Balancing the prime 5ths, involves raising or lowering the midpoint (D#4) of the prime octave.

The best sounding and best fitting tuning curve for the piano, is one that produces a balanced pair of prime 5ths (A3/E4 & D4/A4).  When the prime 5ths are the same width, D#4 is in a good place for the tuning.

However, more often than not, because of the piano, the ‘software created’ curve will not be a good fit for the piano’s prime octave.  If the lower (A3/E4) prime 5ths is -2 c. (narrow) and the upper (D4/A4) prime 5th is -1.c. (narrow), these 5ths will beat differently and not be balanced.

Raising/lowering the midpoint of the octave will balance the prime 5ths.  In the example above, since the lower 5th is -2 (narrow) and the upper -1.0 (narrow), raising the midpoint by .5 would make the lower 5th .5 c. less narrow and the upper 5th .5 more narrow, giving us a pair of -1.5 c. (narrow) prime 5ths.

Al Sanderson said that to hear the difference in a Major 3rds beating, the width of the interval needed to be changed by .3 c.  Clearly, a .5 c. ‘fix’ in the middle of the prime octave can be heard in the prime octave’s intervals.

Balanced prime 5ths improve the sound and the evenness of beating of all the intervals in the octave.

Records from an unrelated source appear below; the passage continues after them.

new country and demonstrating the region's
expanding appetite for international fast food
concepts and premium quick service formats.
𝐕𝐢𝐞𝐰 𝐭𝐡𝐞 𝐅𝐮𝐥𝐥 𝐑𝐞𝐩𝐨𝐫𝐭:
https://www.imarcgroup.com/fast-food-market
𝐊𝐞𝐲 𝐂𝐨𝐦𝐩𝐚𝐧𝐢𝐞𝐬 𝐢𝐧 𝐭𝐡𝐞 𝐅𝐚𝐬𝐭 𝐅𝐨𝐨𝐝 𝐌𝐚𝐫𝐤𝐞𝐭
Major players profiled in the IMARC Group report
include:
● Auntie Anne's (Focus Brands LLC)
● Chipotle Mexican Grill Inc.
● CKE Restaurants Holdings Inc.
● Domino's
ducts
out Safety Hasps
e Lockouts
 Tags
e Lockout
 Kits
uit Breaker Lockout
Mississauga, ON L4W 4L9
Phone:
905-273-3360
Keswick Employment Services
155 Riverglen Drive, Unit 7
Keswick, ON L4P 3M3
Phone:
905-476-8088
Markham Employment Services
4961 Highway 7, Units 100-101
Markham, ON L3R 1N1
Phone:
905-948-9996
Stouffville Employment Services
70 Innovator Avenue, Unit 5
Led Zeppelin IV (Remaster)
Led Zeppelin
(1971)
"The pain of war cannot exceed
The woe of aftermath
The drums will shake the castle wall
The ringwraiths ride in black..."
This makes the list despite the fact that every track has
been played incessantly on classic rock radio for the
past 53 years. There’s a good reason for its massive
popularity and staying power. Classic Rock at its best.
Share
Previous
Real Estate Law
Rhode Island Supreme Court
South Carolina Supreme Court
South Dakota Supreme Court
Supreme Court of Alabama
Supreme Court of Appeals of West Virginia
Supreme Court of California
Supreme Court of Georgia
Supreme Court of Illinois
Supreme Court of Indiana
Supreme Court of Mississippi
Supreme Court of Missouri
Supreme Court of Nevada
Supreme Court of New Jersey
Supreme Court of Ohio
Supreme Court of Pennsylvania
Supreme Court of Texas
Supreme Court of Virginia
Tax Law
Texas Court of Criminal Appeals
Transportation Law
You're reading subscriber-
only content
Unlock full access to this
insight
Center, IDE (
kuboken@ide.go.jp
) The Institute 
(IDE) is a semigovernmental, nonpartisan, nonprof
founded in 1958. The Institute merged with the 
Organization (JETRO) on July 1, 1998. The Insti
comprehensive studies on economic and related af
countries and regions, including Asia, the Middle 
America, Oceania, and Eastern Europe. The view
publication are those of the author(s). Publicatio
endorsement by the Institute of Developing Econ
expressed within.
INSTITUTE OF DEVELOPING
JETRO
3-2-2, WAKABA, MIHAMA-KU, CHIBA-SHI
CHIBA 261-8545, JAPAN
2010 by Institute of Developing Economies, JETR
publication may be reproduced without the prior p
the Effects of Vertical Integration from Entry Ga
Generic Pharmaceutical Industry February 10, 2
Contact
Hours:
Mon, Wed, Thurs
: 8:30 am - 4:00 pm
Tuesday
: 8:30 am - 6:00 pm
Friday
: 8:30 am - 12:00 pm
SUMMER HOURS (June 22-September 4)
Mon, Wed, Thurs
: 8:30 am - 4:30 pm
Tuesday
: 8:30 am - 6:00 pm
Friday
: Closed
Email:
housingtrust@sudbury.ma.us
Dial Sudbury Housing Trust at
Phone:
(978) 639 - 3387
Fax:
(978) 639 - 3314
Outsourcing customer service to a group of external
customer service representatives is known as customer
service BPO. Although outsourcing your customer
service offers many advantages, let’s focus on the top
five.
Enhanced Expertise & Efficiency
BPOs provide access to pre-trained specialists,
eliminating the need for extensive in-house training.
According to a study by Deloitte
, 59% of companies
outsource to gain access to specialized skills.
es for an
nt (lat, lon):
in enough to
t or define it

Lowering the midpoint of the octave increases the width of the upper 5th while reducing the width of the lower 5th.
And vice versa:
Raising the midpoint of the octave decreases the width of the upper 5th, while reducing the width of the lower 5th.

Being able to adjust the prime octave’s midpoint is an adjustment available with our LC Spreadsheet.   The correction is learned thru the mapping process, but it is incorporated into the tuning thru the LC Spreadsheet.